• **Dataset entries**:
◆ ◆ ◆ ◆

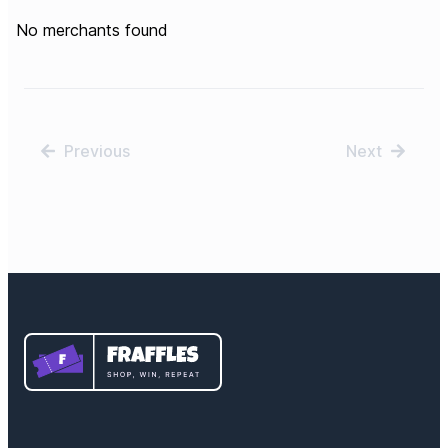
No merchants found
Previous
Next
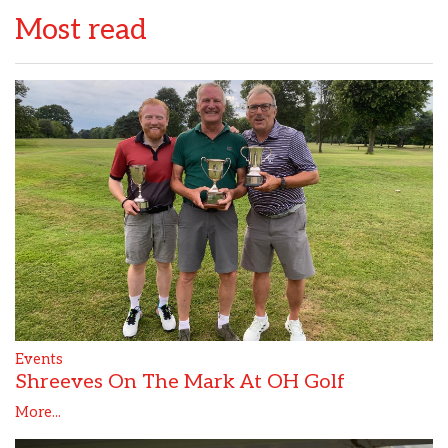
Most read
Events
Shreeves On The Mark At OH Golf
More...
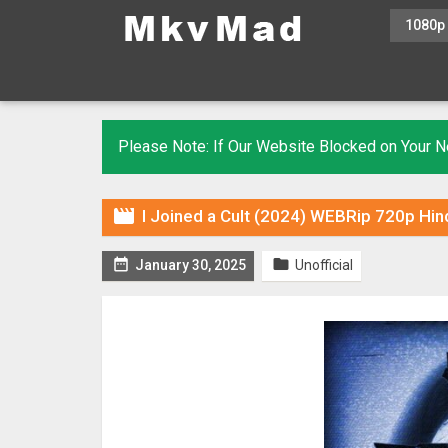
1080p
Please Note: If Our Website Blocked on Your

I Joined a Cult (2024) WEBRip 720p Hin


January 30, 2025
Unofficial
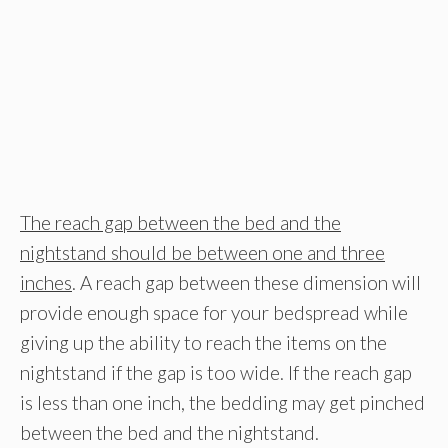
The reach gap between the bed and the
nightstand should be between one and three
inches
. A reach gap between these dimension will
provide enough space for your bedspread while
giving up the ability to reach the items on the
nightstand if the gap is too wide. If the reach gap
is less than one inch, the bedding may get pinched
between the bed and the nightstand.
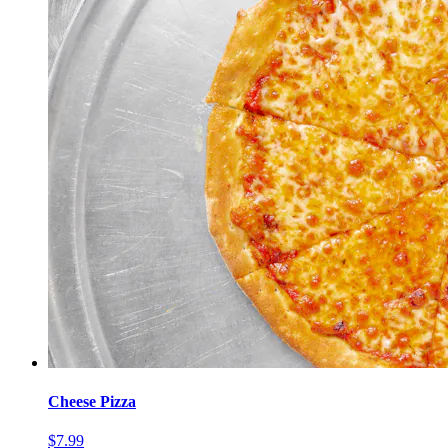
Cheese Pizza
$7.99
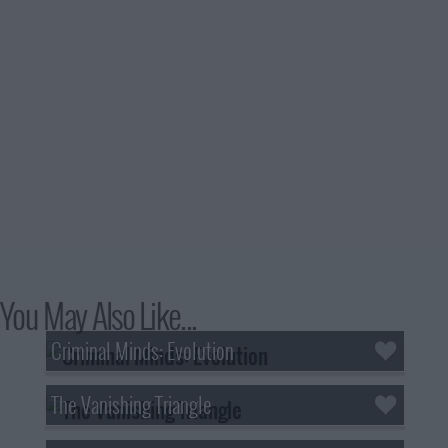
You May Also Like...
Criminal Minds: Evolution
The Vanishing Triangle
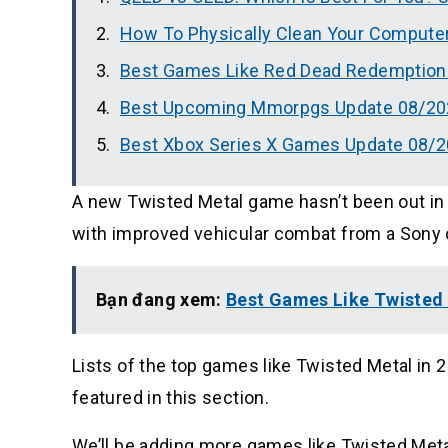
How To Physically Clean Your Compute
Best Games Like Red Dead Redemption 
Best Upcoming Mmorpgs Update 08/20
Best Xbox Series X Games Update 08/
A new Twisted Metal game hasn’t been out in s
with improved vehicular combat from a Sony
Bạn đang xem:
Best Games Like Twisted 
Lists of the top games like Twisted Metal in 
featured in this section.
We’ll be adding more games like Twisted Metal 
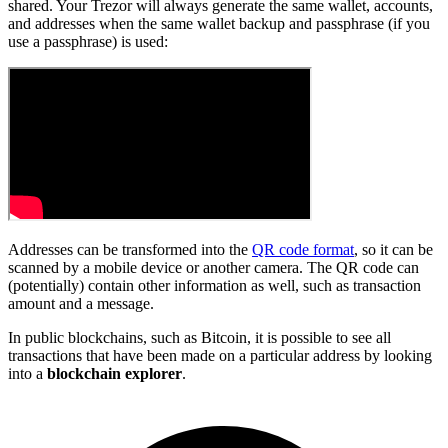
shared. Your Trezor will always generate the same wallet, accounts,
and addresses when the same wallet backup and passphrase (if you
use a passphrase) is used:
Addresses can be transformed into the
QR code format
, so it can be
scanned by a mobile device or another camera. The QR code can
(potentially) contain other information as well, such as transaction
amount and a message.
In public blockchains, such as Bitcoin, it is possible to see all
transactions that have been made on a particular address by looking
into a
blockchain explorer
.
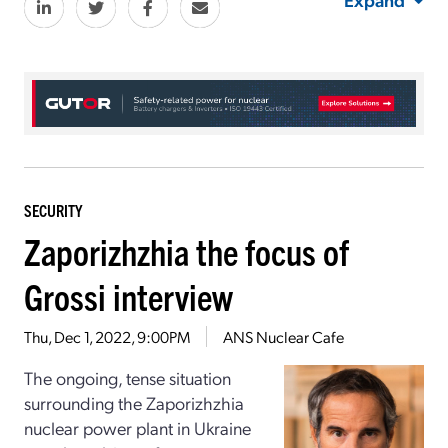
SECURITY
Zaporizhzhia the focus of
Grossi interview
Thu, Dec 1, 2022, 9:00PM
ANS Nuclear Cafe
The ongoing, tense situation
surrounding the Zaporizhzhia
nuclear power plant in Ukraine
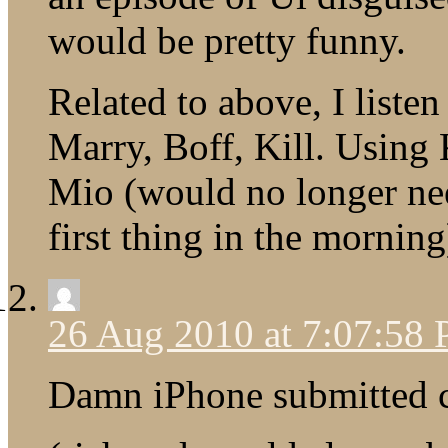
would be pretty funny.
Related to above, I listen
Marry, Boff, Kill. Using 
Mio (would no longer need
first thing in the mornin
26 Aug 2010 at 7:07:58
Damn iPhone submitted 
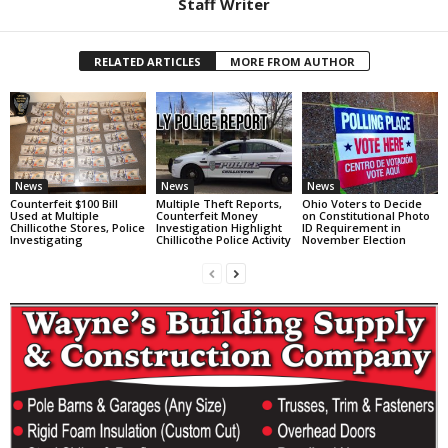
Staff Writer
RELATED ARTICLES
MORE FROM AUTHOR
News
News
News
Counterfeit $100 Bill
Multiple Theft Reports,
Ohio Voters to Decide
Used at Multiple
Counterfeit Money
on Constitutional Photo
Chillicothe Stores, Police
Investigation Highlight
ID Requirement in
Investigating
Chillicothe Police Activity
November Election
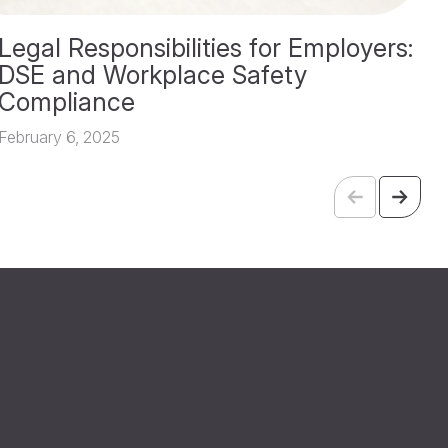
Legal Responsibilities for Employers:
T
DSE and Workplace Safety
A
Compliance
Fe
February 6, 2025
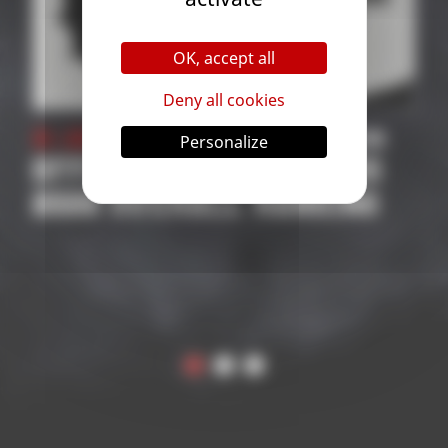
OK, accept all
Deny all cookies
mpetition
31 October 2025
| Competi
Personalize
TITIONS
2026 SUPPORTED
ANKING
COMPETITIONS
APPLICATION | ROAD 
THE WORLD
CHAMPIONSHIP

◆ ◆ ◆ ◆

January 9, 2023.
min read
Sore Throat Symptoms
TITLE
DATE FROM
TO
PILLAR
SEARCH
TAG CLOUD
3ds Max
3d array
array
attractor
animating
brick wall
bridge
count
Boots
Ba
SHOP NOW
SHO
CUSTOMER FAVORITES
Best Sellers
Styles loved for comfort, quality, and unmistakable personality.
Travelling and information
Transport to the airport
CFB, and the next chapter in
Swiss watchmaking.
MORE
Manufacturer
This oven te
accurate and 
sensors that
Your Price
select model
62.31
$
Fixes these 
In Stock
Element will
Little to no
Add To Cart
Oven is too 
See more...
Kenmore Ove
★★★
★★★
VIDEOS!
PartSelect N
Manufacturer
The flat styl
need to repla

◆ ◆ ◆ ◆

• **Exercise**:
Exact duplication is required for the lines above, from the line that contains "Travelling and information" to the line that contains "need to repla", inclusive; omit all others.

• **Exercise output**:
Travelling and information
Transport to the airport
CFB, and the next chapter in
Swiss watchmaking.
MORE
Manufacturer
This oven te
accurate and 
sensors that
Your Price
select model
62.31
$
Fixes these 
In Stock
Element will
Little to no
Add To Cart
Oven is too 
See more...
Kenmore Ove
★★★
★★★
VIDEOS!
PartSelect N
Manufacturer
The flat styl
need to repla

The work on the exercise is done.